• Work to be completed: The entries below should be given again exactly, minus their pictures.

:: Information

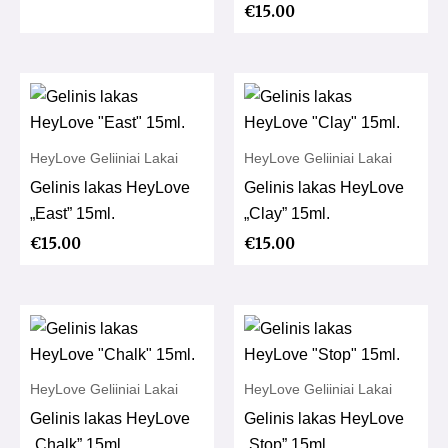
€
15.00
HeyLove Geliiniai Lakai
HeyLove Geliiniai Lakai
Gelinis lakas HeyLove
Gelinis lakas HeyLove
„East” 15ml.
„Clay” 15ml.
€
15.00
€
15.00
HeyLove Geliiniai Lakai
HeyLove Geliiniai Lakai
Gelinis lakas HeyLove
Gelinis lakas HeyLove
„Chalk” 15ml.
„Stop” 15ml.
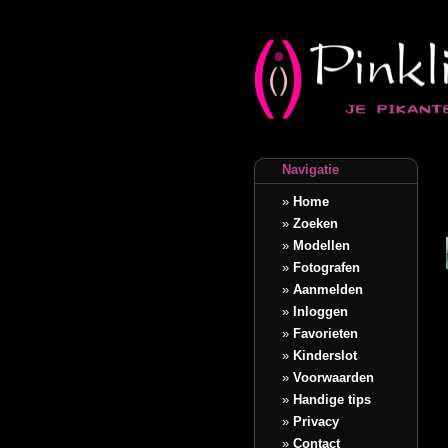
Navigatie
»
Home
»
Zoeken
»
Modellen
»
Fotografen
»
Aanmelden
»
Inloggen
»
Favorieten
»
Kinderslot
»
Voorwaarden
»
Handige tips
»
Privacy
»
Contact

::::

• Result of this exercise:
€
15.00
HeyLove Geliiniai Lakai
HeyLove Geliiniai Lakai
Gelinis lakas HeyLove
Gelinis lakas HeyLove
„East” 15ml.
„Clay” 15ml.
€
15.00
€
15.00
HeyLove Geliiniai Lakai
HeyLove Geliiniai Lakai
Gelinis lakas HeyLove
Gelinis lakas HeyLove
„Chalk” 15ml.
„Stop” 15ml.
Navigatie
»
Home
»
Zoeken
»
Modellen
»
Fotografen
»
Aanmelden
»
Inloggen
»
Favorieten
»
Kinderslot
»
Voorwaarden
»
Handige tips
»
Privacy
»
Contact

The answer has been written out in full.